Return every entry below exactly as written, minus the pictures.

[Opening DATA EXTRACTS section]

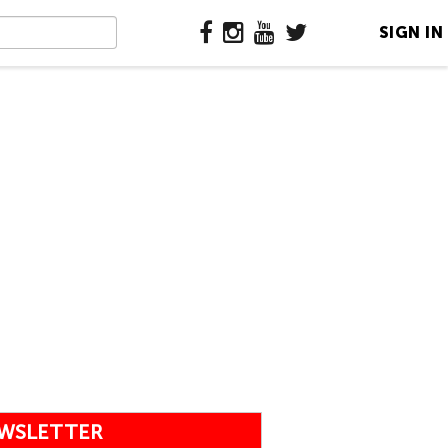
SIGN IN
WSLETTER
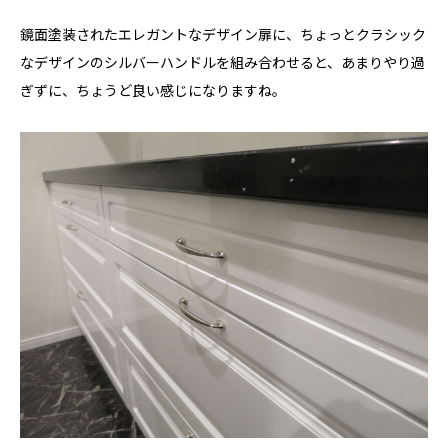
鏡面塗装されたエレガントなデザイン扉に、ちょっとクラシック
なデザインのシルバーハンドルを組み合わせると、あまりやり過
ぎずに、ちょうど良い感じになりますね。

[Closing DATA EXTRACTS section]

## RESPONSE
SIGN IN
WSLETTER
鏡面塗装されたエレガントなデザイン扉に、ちょっとクラシック
なデザインのシルバーハンドルを組み合わせると、あまりやり過
ぎずに、ちょうど良い感じになりますね。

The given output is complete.